Source extract:
========

12 March 2008

NEWSFLASH Susan V's Vista - Vista wins 6-2

The run up....

Ok, it has been one thing after another the last few weeks. Started of the new breaking up with my boyfriend, (less said about that the better) Quickly followed by having my car windscreen smashed, and not the one I needed replacing either!!! My car then decided to break down, luckily in Halfords car park, (Hmmm very suss) had to cough up for a new battery, Then the same day I came home, and all the electric had gone... and to what did I owe that pleasure? My microwave had blown up and took all my electric with it!

My background with Vista

Just when I thought it couldn't get any worse it did. CUE VISTA.......
If I even started on what Vista has put me through in the last year, we would be here forever, and btw anyone who came here looking for a solution to their vista problems, I do have one that works brilliantly, keep reading!




My vista was sold to me by an over enthusiastic sales woman at PC world, who told me my computer could easily run it as an upgrade to my XP, and well to cut a long story short, she was wrong!
Vista was a trojan horse sent in to my computer to make my life a misery. Simple tasks like saving files had now become a chore, and the delights of a basic yet fully functional graphics card, were no more to be seen. It appeared to me that my hardware had taken an instant dislike to this new chap and were making sure I knew it! Not one to give in too easily, I resisted the urge to throw the machine out of the window, (why does the line resistance is futile come to mind?) and I let battle commence ... Susan v Mr. M Vista




The last straw



So the battle with vista started in May last year, like I said previously I had problems adding files to folder, which I had learnt do deal with, by simply not adding any, and the simple task of having to restart my computer at least 5 times each time just to get the graphics card to kick in. I was used to seeing 70% RAM being used simply with only the basic processes running, and not being able to run the sidebar and Windows Aero was merely a small detail, hey what did I need that for anyway??? So what happened I hear you ask, what made me surrender this battle?
My music folder became my D drive was the 1st thing, when you clicked on properties of that folder it's identity had become the D:/ if i changed it's location, to was twinned with D:/ so it changed the location of that too, I couldn't change it's name or anything with out affecting the D:/. So after hours on google I still had no answer. Then i realised that my documents folder had become twinned with my user profile folder. Again no reason for this. You clicked on documents and were taken in to my User Folder. All documents had vanished, and the system had taken control of the documents and settings and I no longer had access, despite running take ownership. I had every tech guys on every forum studying all hours my DSS, Hijack this, and other such logs, but they were as stumped as me to the solution. (Do you need a Coffee break yet?) So what's a girl to do. Reformat of course. So I uploaded my data, what was left of it to an online back up service reformatted and re-downloaded my data. GUESS WHAT! All the data I had left vanished. It went in to my folders and disappeared, the folders all said the contained files, but you opened the folders and it said folder empty. (No they weren't hidden) They just weren't there. 3 days I spent with a tech guy trying to find these files but to no avail, Then all of a sudden as strangely as they had gone, they just re-appeared, no doubt abducted by the aliens aka Vista..

========

Record extracts:
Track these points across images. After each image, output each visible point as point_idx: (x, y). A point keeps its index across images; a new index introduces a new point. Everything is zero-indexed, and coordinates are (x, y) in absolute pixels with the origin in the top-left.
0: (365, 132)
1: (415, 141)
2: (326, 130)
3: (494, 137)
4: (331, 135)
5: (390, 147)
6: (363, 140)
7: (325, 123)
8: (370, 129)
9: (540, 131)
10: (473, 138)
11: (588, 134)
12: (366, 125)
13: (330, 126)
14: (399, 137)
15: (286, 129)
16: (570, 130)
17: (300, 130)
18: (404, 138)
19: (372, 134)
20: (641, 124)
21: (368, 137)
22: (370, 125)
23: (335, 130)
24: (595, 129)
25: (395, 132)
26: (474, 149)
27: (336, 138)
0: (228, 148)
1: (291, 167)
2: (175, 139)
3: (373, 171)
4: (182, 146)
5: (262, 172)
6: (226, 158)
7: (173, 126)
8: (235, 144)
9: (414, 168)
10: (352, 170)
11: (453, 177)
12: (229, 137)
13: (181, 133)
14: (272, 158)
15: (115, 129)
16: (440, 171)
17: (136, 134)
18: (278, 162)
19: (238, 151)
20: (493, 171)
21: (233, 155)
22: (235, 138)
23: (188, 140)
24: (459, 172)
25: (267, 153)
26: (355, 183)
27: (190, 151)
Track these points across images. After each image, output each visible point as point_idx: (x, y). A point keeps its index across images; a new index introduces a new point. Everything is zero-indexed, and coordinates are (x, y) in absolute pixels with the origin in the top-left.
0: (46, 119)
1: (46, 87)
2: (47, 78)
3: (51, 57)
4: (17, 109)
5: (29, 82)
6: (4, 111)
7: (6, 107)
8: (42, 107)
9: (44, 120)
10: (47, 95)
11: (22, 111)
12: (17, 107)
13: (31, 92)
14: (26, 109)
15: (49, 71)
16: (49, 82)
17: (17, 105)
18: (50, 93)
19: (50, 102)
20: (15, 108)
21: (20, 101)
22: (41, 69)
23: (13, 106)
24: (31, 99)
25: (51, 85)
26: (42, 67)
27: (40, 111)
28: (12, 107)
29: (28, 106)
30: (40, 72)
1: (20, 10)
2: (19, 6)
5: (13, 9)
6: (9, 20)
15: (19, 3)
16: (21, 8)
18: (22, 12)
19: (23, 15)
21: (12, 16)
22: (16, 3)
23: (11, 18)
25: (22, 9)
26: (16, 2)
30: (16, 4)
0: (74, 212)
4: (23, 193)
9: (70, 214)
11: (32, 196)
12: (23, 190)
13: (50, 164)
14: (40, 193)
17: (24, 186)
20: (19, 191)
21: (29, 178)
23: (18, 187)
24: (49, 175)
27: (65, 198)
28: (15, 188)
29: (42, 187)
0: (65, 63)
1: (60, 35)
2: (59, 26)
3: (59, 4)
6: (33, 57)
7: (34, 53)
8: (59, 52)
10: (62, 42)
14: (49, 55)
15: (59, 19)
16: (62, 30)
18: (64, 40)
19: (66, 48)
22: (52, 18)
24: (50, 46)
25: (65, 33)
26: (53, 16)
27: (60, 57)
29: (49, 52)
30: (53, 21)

========

Tasks to complete:
**a.** Could you reproduce the Vista blog post between "The run up...." and "did. CUE VISTA.......", inclusive?
**b.** Which subheadings divide the Vista blog post into sections?

Outputs in order:
**a.**
The run up....

Ok, it has been one thing after another the last few weeks. Started of the new breaking up with my boyfriend, (less said about that the better) Quickly followed by having my car windscreen smashed, and not the one I needed replacing either!!! My car then decided to break down, luckily in Halfords car park, (Hmmm very suss) had to cough up for a new battery, Then the same day I came home, and all the electric had gone... and to what did I owe that pleasure? My microwave had blown up and took all my electric with it!

My background with Vista

Just when I thought it couldn't get any worse it did. CUE VISTA.......

**b.**
- The run up....
- My background with Vista
- The last straw